Pants down, hands up
Cops: Hub lawyer busted with Mass and Cass prostitute
A big-time Boston attorney who once enforced the law is accused of breaking it this week when he allegedly was caught literally with his pants down on Methadone Mile with a prostitute — and then asking for “lenience and consideration” after the $40 sex act.
Bruce Singal, 73, allegedly told cops that he was a lawyer — but couldn’t get out of the arrest, according to the police narrative.
He ultimately asked to speak to a police supervisor, according to the police report — but when he further asked for “lenience and consideration,” he ended up just being chastened by police officers, who “reiterated the severity of the issue that has plagued not only this immediate area but the effect it has on victims nationwide.”
According to the police documents, cops trying to cut down on the common practice of prostitution at Mass and Cass were surveilling on Wednesday evening shortly before 7 p.m. an area where the sex workers — many of whom are thought to be trafficked — meet johns. The cops saw a woman “known to the commonwealth” meet a man on Allerton Street in the troubled neighborhood where drug use and dealing abound.
The woman hopped into a 2019 Infiniti sedan and the cops followed it to the South Bay shopping center parking garage, where the car stopped, according to the report, even though “the garage was busy with both pedestrian and vehicle traffic.”
“As (a cop, name redacted) approached the vehicle he could clearly observe through the unobstructed vehicle windows the female in the front seat who was leaning over to the drivers lap area with her head moving in a upward and downward motion,” the police wrote.
Police walked over to the car, where they found the man, who they soon identified as Singal, with his pants “down around his mid thighs,” otherwise exposed, according to documents.

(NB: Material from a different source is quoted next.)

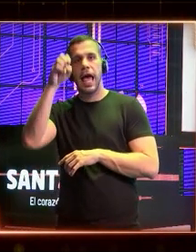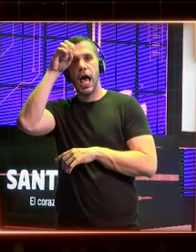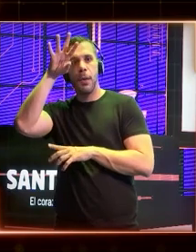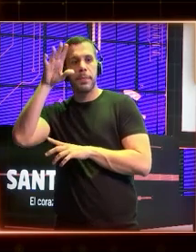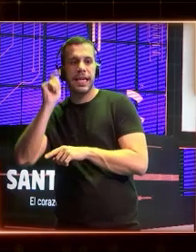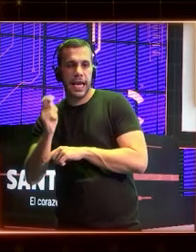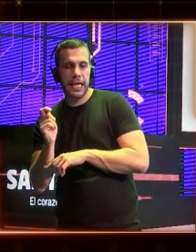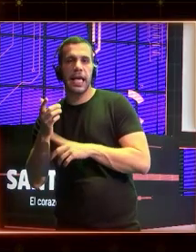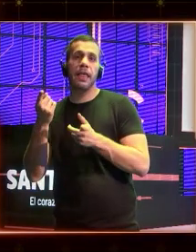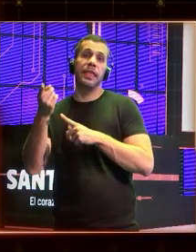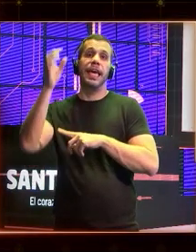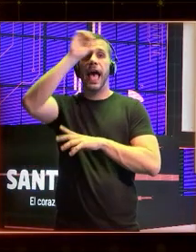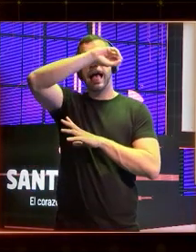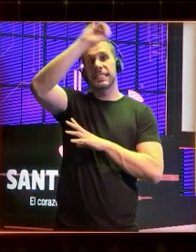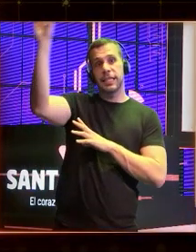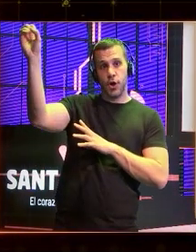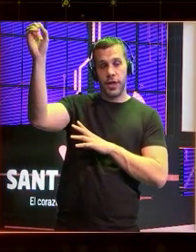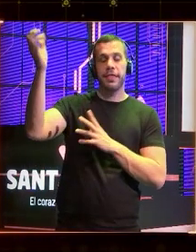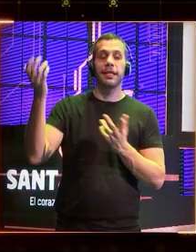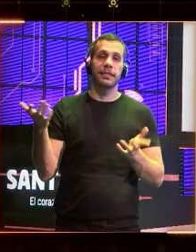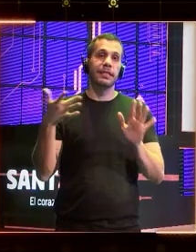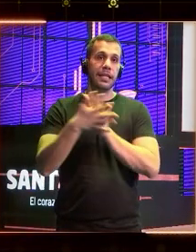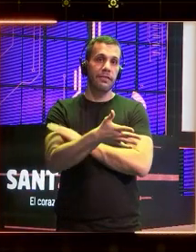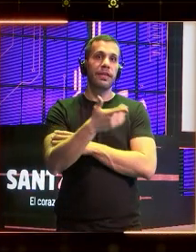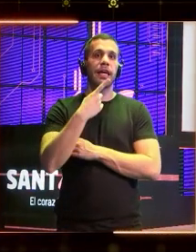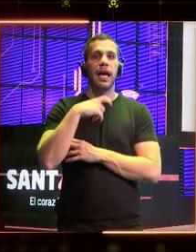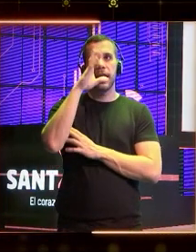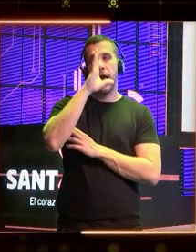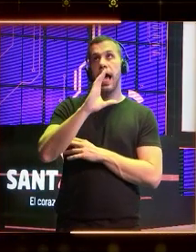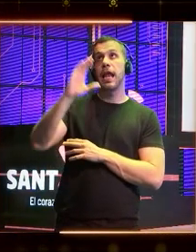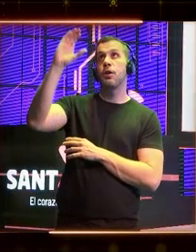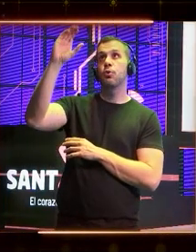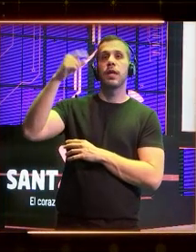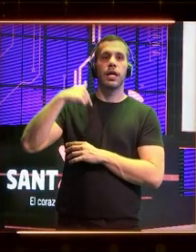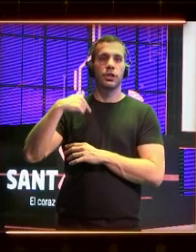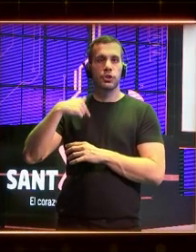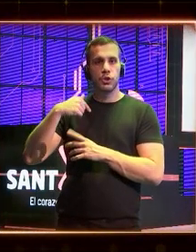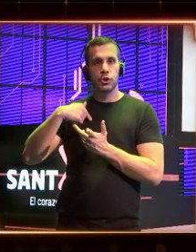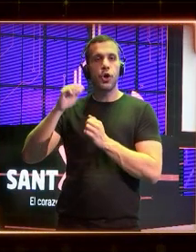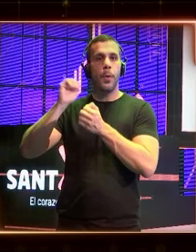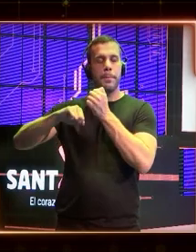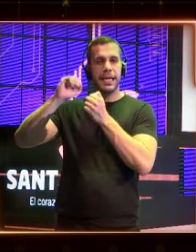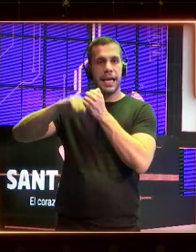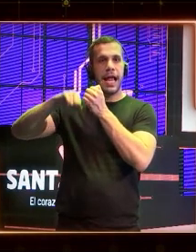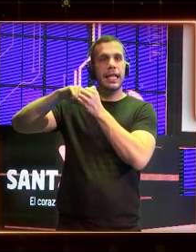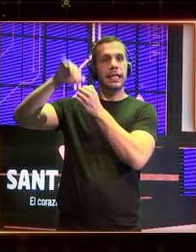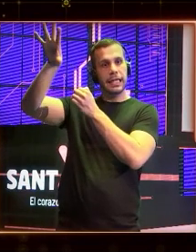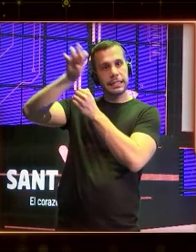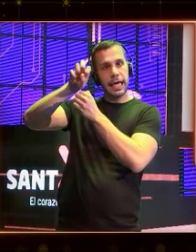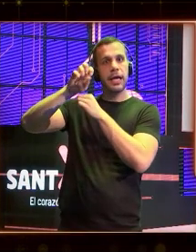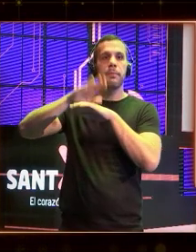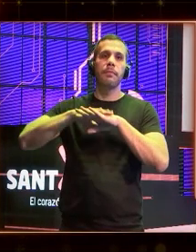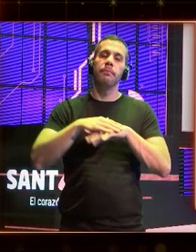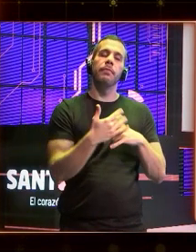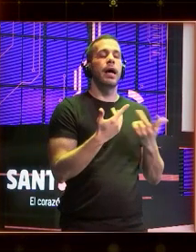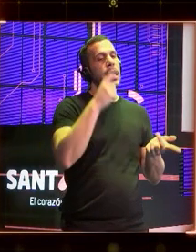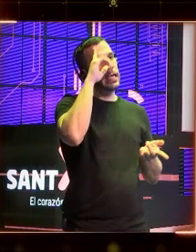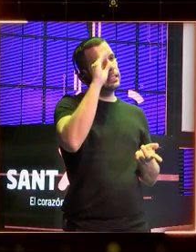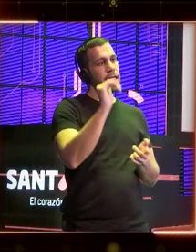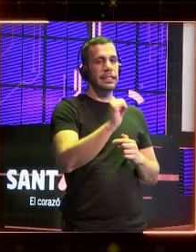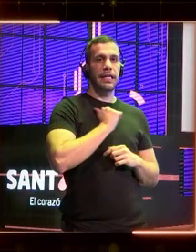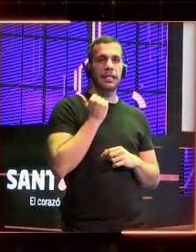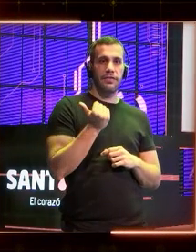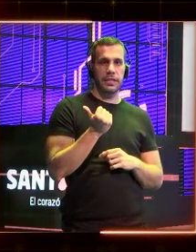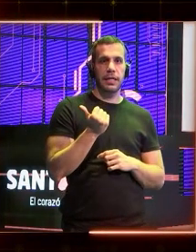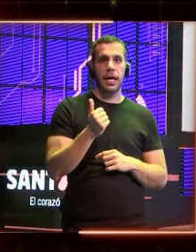batalla es que vuelve a la luna para poder extraer en la luna los minerales que necesitamos para eso la inteligencia artificial. La inteligencia artificial se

The woman told police he paid her $40 for the “commercial sex,” the report states. She was not arrested, but taken in to be connected with services.
“Mr. Singal stated that he understood and repeatedly asked for lenience and consideration,” police wrote of the lawyer from Newton as cops confronted him. “Mr. Singal stated that he is an Attorney and that he understood the significance or our efforts to combat such activity.”
That’s when Singal asked for a supervisor — and asked that commanding officer for leniency, too. He didn’t get any, per the report.
Authorities confirmed that this Singal was in fact the Hinckley Allen litigation partner. He was arraigned Thursday at district court in Roxbury, where he’s next due to appear May 19. His arrest was first reported by the blog Live Boston 617.
The law firm Hinckley Allen — which by strange coincidence was in the news this week for authoring the bombshell report alleging nightmarishly bad conditions at the Mission Hill Pilot K-8 School — didn’t respond to a request for comment. A message left on the cellphone listed for Singal on the company site similarly went unreturned.
Singal over the past few years has been a high-profile defense attorney. His photo outside of the federal courthouse made the papers the most in the mid-2010s, when he represented former New England Compounding Center chief Barry Cadden in the tainted-steroid fiasco.
Across his career he’s worked as an assistant U.S. attorney in the 1980s, assistant state attorney general in the 1970s and, per his law firm bio, at one point a Boston College Law professor. He’s not currently listed in the faculty directory for the law school.